Only the lines holding "added" are wanted here; copy each from the listing.

+++

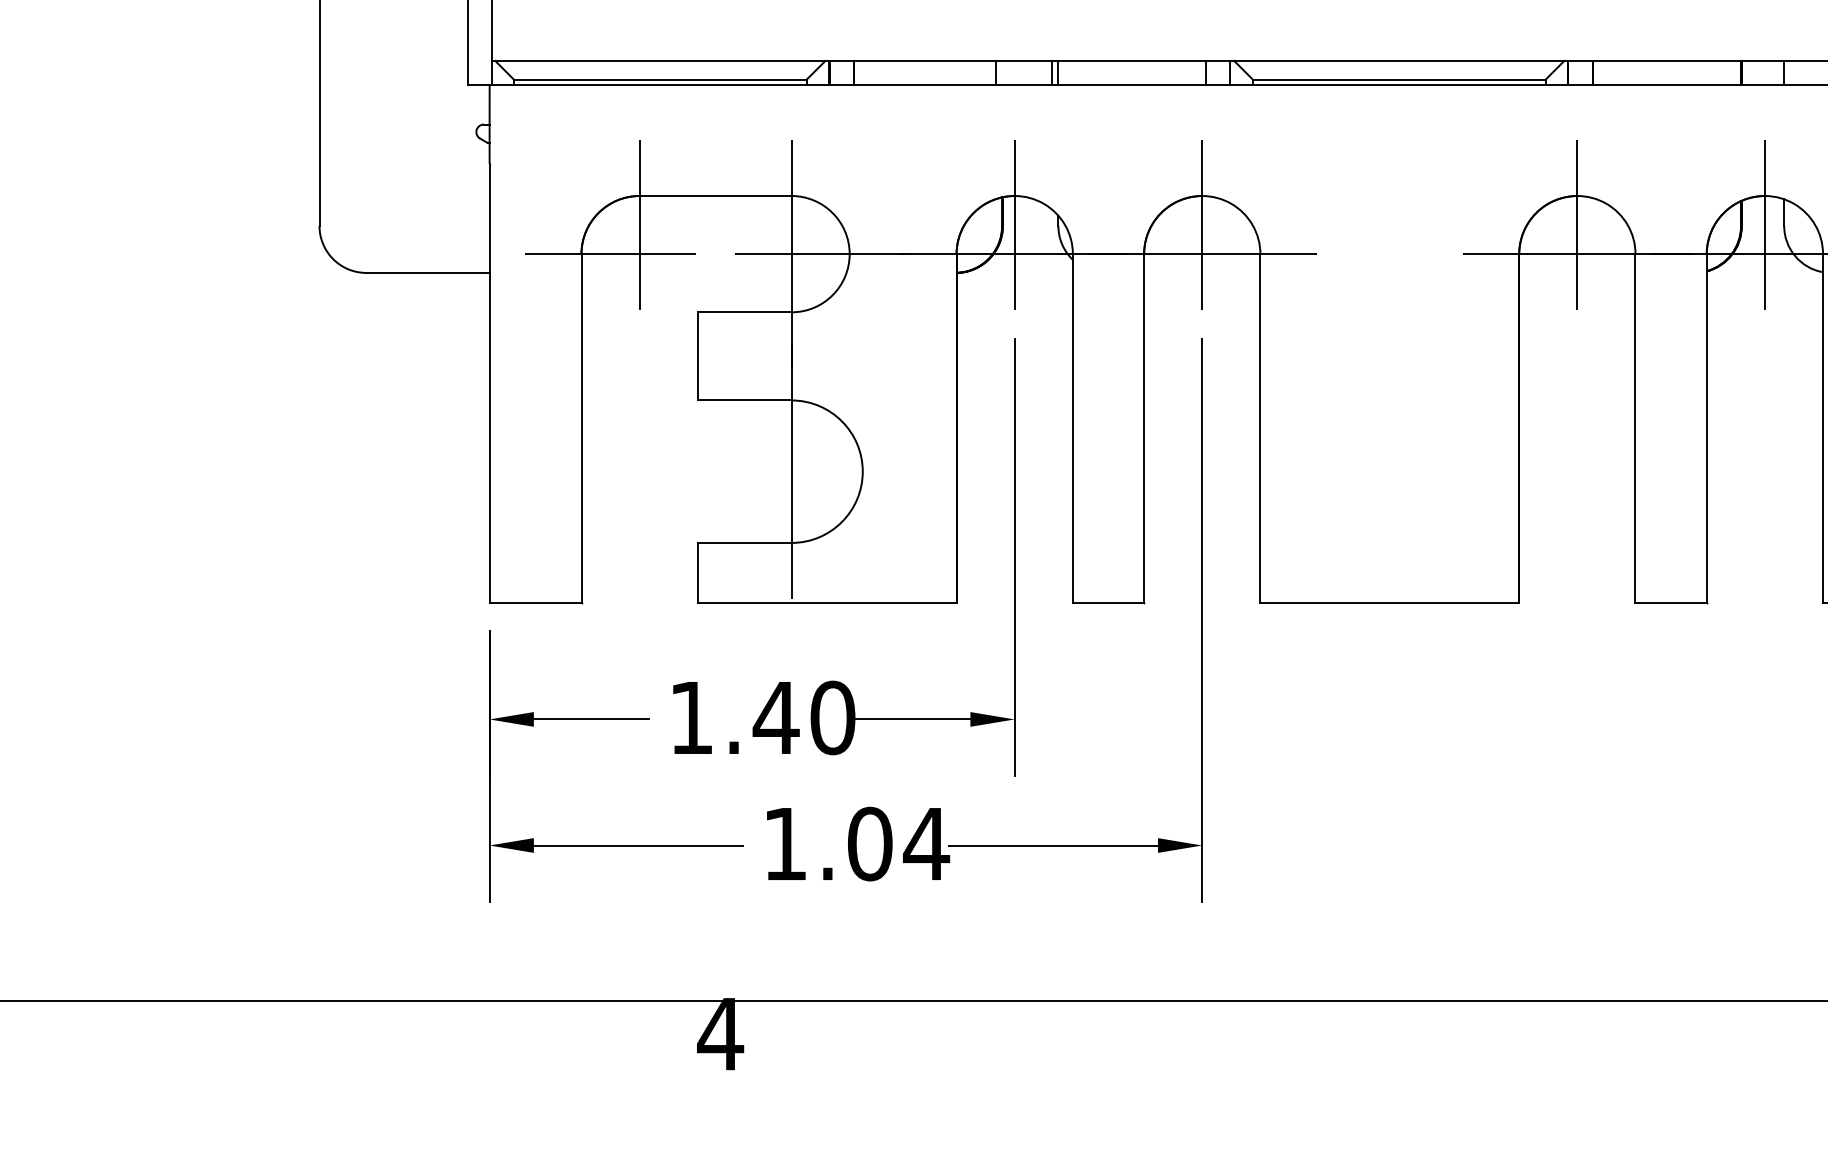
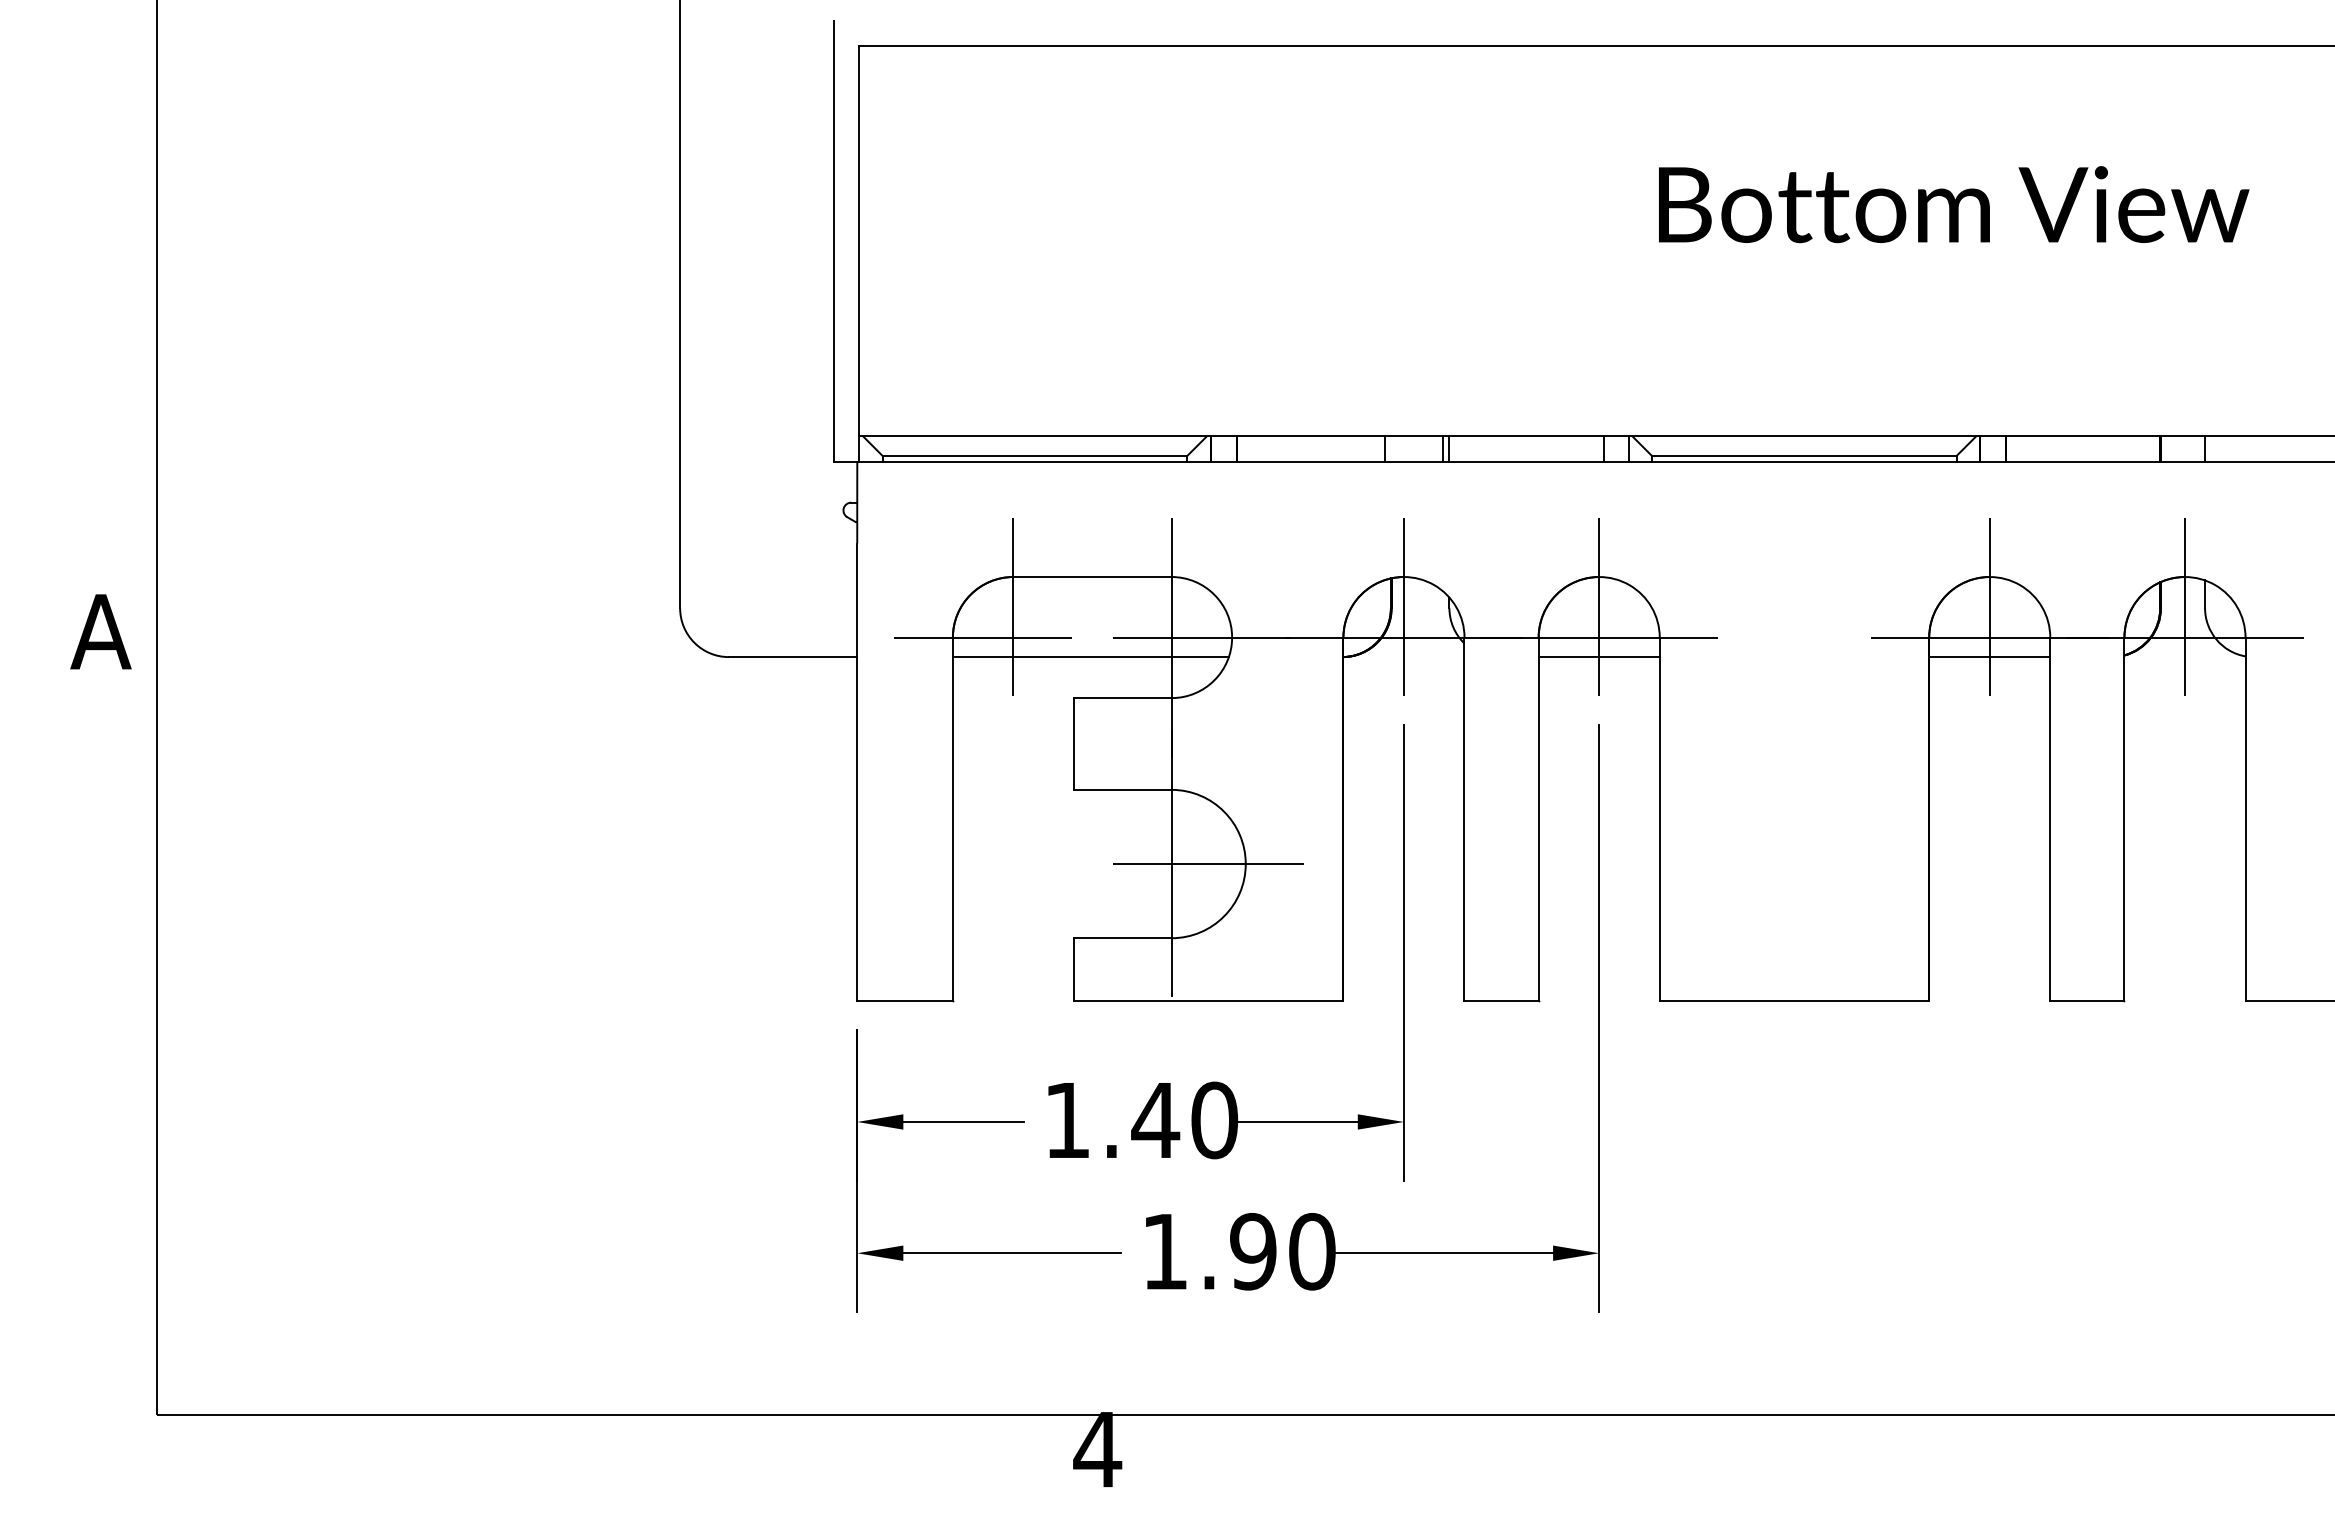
line: (713, 273) -> (1090, 657), added
line: (1201, 273) -> (1598, 657), added
line: (1577, 273) -> (1989, 657), added
line: (826, 472) -> (1208, 864), added
text: (899, 843) -> (1283, 1251), 1.04 -> 1.90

+++

### TASK OUTPUT
line: (713, 273) -> (1090, 657), added
line: (1201, 273) -> (1598, 657), added
line: (1577, 273) -> (1989, 657), added
line: (826, 472) -> (1208, 864), added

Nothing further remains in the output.